Anyway it looks like you have replied so I will stop editing this now...

Mar 31, 2010 at 6:53 PM

Dear Cheeso,

I'm not really that much sharp to develop it from c#, it's converted thru SharpDevelop (http://www.icsharpcode.net/OpenSource/SD/) which has facility to convert any code to VB/Python/Boo etc. And it does very well, in-fact, same type of zip project is there from where i came here and got excellent help from you. Sorry for bothering you, this didn't help out. Anyway, thanks for your help, will try to solve it myself, although not sure.

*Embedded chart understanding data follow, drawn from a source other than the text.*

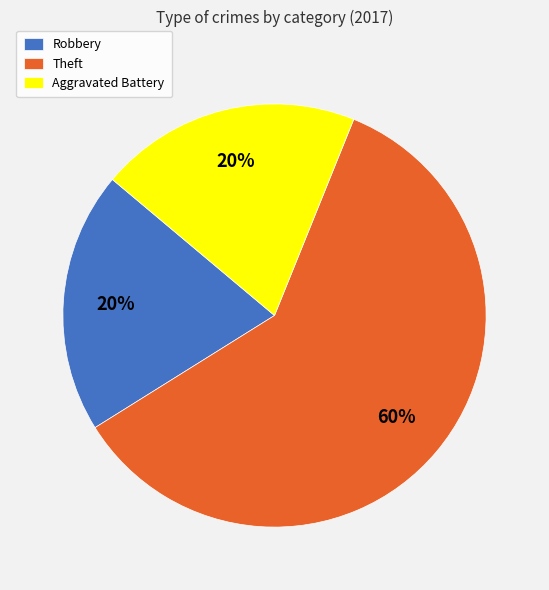

Count the number of slices in the pie.

3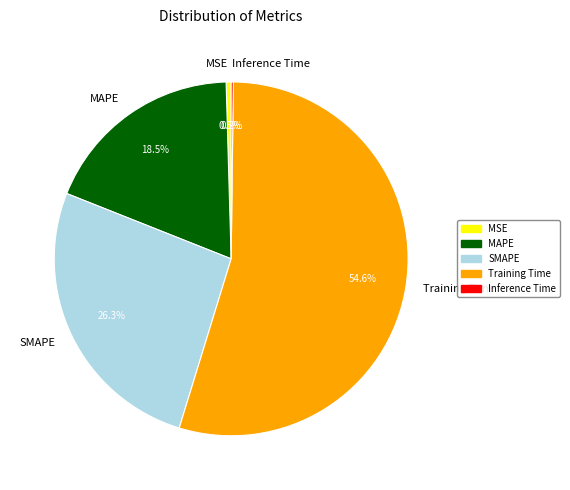

What is the majority slice?

Training Time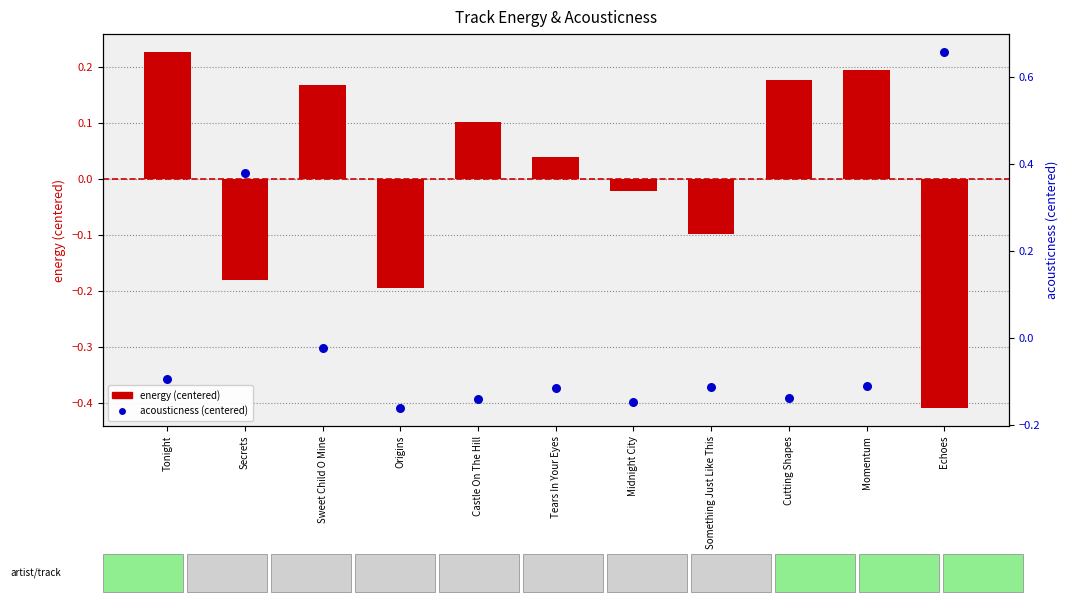

Which series has the largest Y range (max minus min)?

acousticness (centered)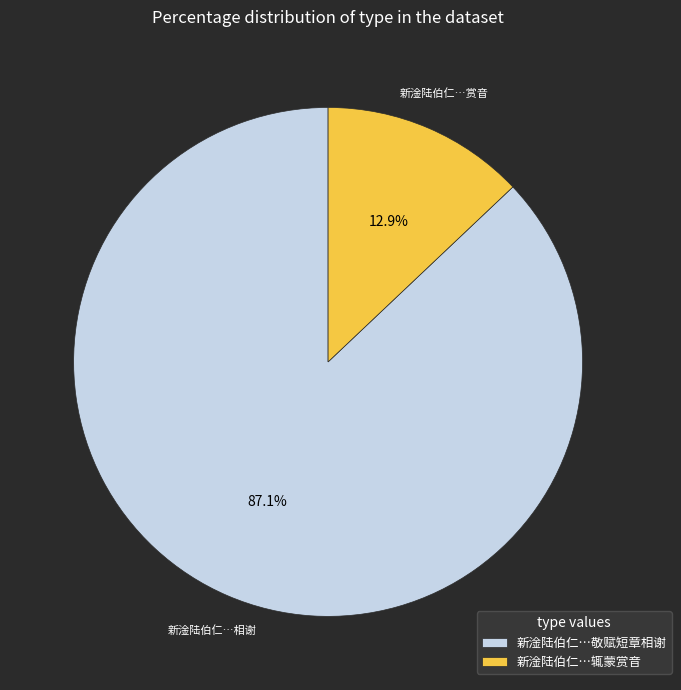

Count the number of slices in the pie.

2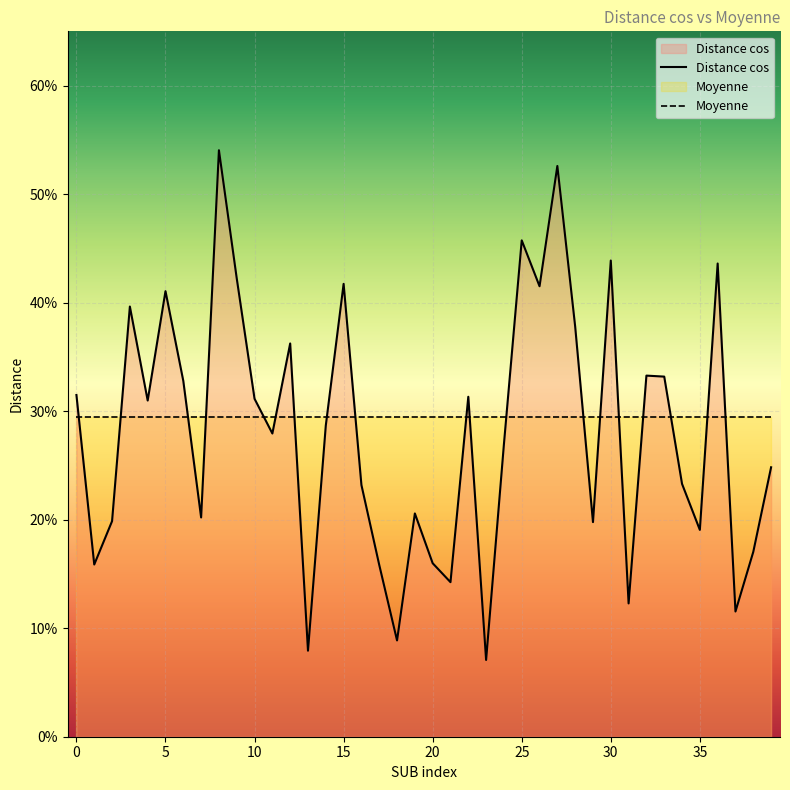

At 24, list the series in order from largest to smallest.

Moyenne, Distance cos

Thanks again for your excellent help.

Dim ipData As String = resp.Reply.Trim().Substring(index1 + 1, index2 - index1 - 1)
        Dim parts As Integer() = New Integer(5) {}

        Dim len As Integer = ipData.Length
        Dim partCount As Integer = 0
        Dim buf As String = ""

        Dim i As Integer = 0
        While i < len AndAlso partCount <= 6

            'Dim ch As Char = [Char].Parse(ipData.Substring(i, 1))
            Dim ch As Char = [Char].Parse(ipData.Trim().Substring(i, 1))
            If [Char].IsDigit(ch) Then
                buf += ch
            ElseIf ch <> ","c Then
                Throw New IOException("Malformed PASV reply: " & resp.Reply)
            End If

            If ch = ","c OrElse i + 1 = len Then
                Try
                    parts(System.Math.Max(System.Threading.Interlocked.Increment(partCount), partCount - 1)) = Int32.Parse(buf)
                    buf = ""
                Catch generatedExceptionName As Exception
                    Throw New IOException("Malformed PASV reply: " & resp.Reply)
                End Try
            End If

 

Coordinator
Mar 31, 2010 at 7:00 PM

Right, you need to simplify all that parsing.  That's what I tried to do using String.Split() and Array.ConvertAll().  

I don't know why it's failing but you should be able to figure it, with a little testing.

The only tricky part is the anonymous method in the call to Array.ConvertAll, in VB.  You'd have to convert that to a named function, I guess.

 

Coordinator
Mar 31, 2010 at 7:12 PM
Edited Mar 31, 2010 at 7:13 PM

I think, something like this would work:

    Private Shared Function MyConverter(arg As String) As Int32
        Return Int32.Parse(arg)
    End Function

        ....
        Dim ipData As String = resp.Reply.Trim().Substring(index1 + 1, index2 - index1 - 1)
        Dim parts As Int32() = Array.ConvertAll(ipData.Split(Chr(44)), AddressOf MyConverter)

        If parts.Length <> 6 Then
            Throw New IOException(String.Format("Malformed PASV reply [{0}]", resp.Reply))
        End If
Dec 12, 2014 at 8:46 AM
Dear Cheeso Brother, Please help to read the zip file located at FTP server. I don't want to download whole file, only want to read entries in it.